Amending guaranteed obligations without killing the guarantee is tricky. The notorious decision in Triodos v. Dobbs [2005] All ER 364 (and related cases) often makes it unwise just to rely on the excellent and meticulous drafting in the guarantee in the LMA leveraged finance facilities agreements (the LMA Guarantee) to prevent amendments to finance documents from discharging the guarantee. The main options for ensuring the facility remains guaranteed then become:

  • (unless the amendments are clearly trivial or pro-guarantor), the guarantor contemporaneously consenting to amendments to the guaranteed obligations and confirming its guarantee will extend to the amended obligations; or
  • (where amendments are very extensive or fundamental), taking a new guarantee.

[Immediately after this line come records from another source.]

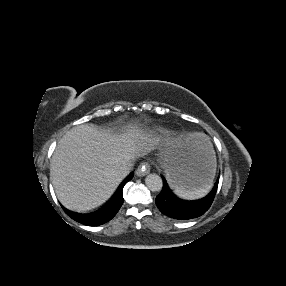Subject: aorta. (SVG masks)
Returning a JSON list of instances; mask_svg holds the SVG:
<instances>
[{
	"mask_svg": "<svg viewBox=\"0 0 286 286\" xmlns=\"http://www.w3.org/2000/svg\"><path fill=\"white\" fill-rule=\"evenodd\" d=\"M145 184L149 190L153 192H158L162 189L163 182L159 175L157 174H149L145 178Z\"/></svg>",
	"mask_w": 286,
	"mask_h": 286,
	"instance_id": "762f6f07",
	"label": "aorta"
}]
</instances>
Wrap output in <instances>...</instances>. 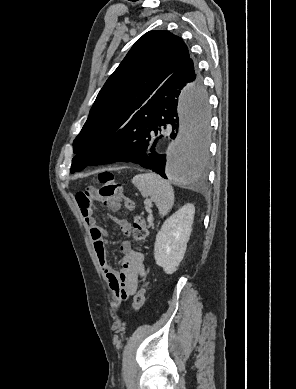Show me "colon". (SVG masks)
<instances>
[{
    "label": "colon",
    "instance_id": "obj_1",
    "mask_svg": "<svg viewBox=\"0 0 296 389\" xmlns=\"http://www.w3.org/2000/svg\"><path fill=\"white\" fill-rule=\"evenodd\" d=\"M99 188L97 190L98 197L108 206L115 207L119 205L120 201L126 209L131 212L135 211L134 201L125 196L123 193L122 185L115 179L111 172L104 171L98 176ZM148 236V227L145 219L139 215L134 214L133 217V238L137 243H142ZM148 283L145 282L133 300V308L136 312H139L146 302V288Z\"/></svg>",
    "mask_w": 296,
    "mask_h": 389
}]
</instances>
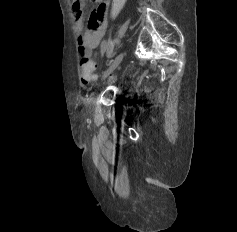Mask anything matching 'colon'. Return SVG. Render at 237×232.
<instances>
[{
	"instance_id": "5ec220e1",
	"label": "colon",
	"mask_w": 237,
	"mask_h": 232,
	"mask_svg": "<svg viewBox=\"0 0 237 232\" xmlns=\"http://www.w3.org/2000/svg\"><path fill=\"white\" fill-rule=\"evenodd\" d=\"M126 0H112V7L110 11V18L115 19L119 13L121 12L122 8L125 5ZM95 64L90 59H82L81 60V76L80 80L83 85H87L91 81L96 78L94 73Z\"/></svg>"
}]
</instances>
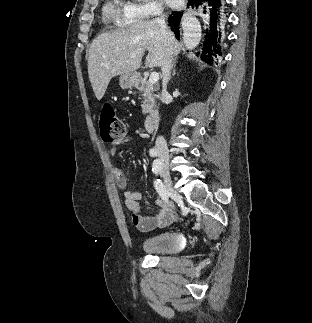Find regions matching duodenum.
Wrapping results in <instances>:
<instances>
[{
    "mask_svg": "<svg viewBox=\"0 0 312 323\" xmlns=\"http://www.w3.org/2000/svg\"><path fill=\"white\" fill-rule=\"evenodd\" d=\"M131 83L134 86L141 87L143 85V77L140 74H133L131 76ZM159 113L157 110L151 112L145 119L144 127L147 133H151L157 125Z\"/></svg>",
    "mask_w": 312,
    "mask_h": 323,
    "instance_id": "duodenum-1",
    "label": "duodenum"
}]
</instances>
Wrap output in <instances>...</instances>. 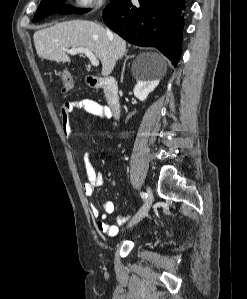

These options tend to be equally advisable even if any cap on the guarantee is unchanged.

Why best practice?

Key problems with the cases on this issue are:

  • most of it threatens the guarantee with discharge;
  • where the cases are pro-guarantor, they tend to be solid precedents;
  • pro-finance party cases tend to be easier to treat as one-offs, or to have limited weight. For example, the recent ruling in Maxted v. Investec Bank [2017] EWHC 1997 is a decision of a Bankruptcy Master rather than a High Court judge; and
  • the cases are unclear on many issues. So it is often impossible to say whether amendments will discharge a guarantee, a guarantor confirmation will prevent discharge or (under Triodos) the finance parties must take a new guarantee, because amendments to the finance documents have, in substance, produced new obligations rather than amended obligations.

With so much at stake and the law unclear, best practice is the only realistic risk management option.

Key elements of best practice

The following is not a comprehensive list.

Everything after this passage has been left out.